How did it pull it off?

Elite Christian Iraqi fighter pilot Munir Redfa couldn’t justify continuing to serve in Iraq after receiving an order to bomb the Iraqi Kurds, which was against his religious values. So when the Mossad asked him to fly into Israel on a MiG-21, he decided to cooperate.

The Mossad arranged for an Israeli international radio station to play the Arabic song “MarchabteinMarchabtein,” (“Welcome – Welcome”) to signal to Redfa that the IDF and Israeli Air Force wouldn’t shoot down his plane and that it was safe to fly into Israel.

His arrival marked the first time a Western country acquired a MiG-21. An Israeli pilot later flew on the aircraft with Redfa, simulating war games against other Israeli pilots so they could discover problems associated with the plane. Learning of the aircraft’s weaknesses helped Israel win the Six-Day War.

The Mossad also gave the MiG-21 to the U.S. Air Force and CIA to study it, and the IDF sent an Israeli pilot to the U.S. to teach American pilots how to attack the MiG-21.

Redfa’s family was smuggled into Israel a few days before he took off from Iraq, and they were all given Israeli citizenship. However, they found it increasingly challenging to live there, so after a few years, with new names and identities, they moved to an undisclosed location outside of Israel.

Redfa and his wife have since passed away, but their son and daughter are still alive and live undercover with the support of the Mossad.

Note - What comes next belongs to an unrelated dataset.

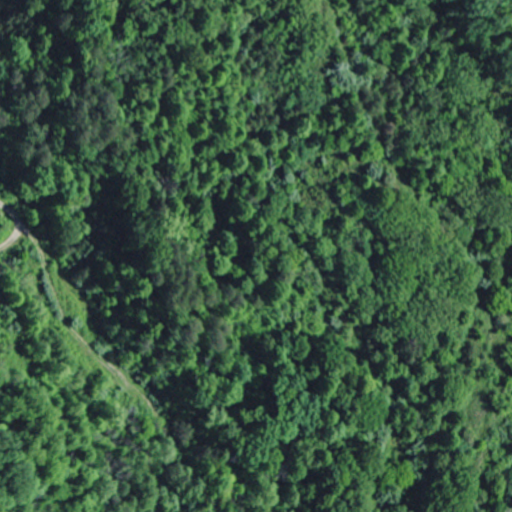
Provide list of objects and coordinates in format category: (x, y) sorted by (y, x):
road: (37, 237)
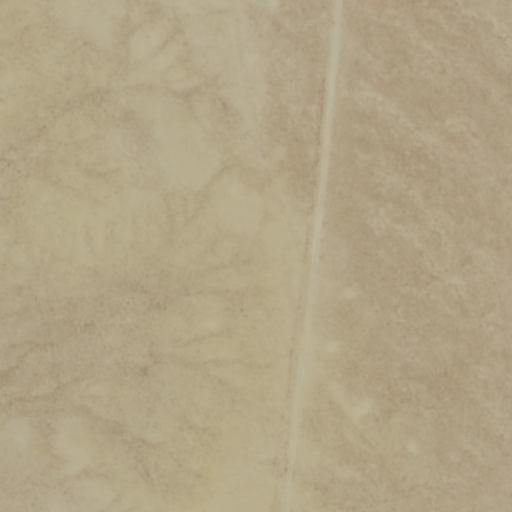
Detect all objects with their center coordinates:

Last year, former Mossad agent, speaker, and film consultant Avner Avraham, produced a coin designed by artist Roy Segev to commemorate the anniversary of Operation Diamond. So far, Avraham said, he has sold 80 coins out of the 200 he made (100 bronze, 100 silver) at lectures, museum shops, and online. He will continue to produce different variations of the coins after they sell out, he said.

Avraham is currently writing a script for a docudrama titled “Mossad-21” about the operation.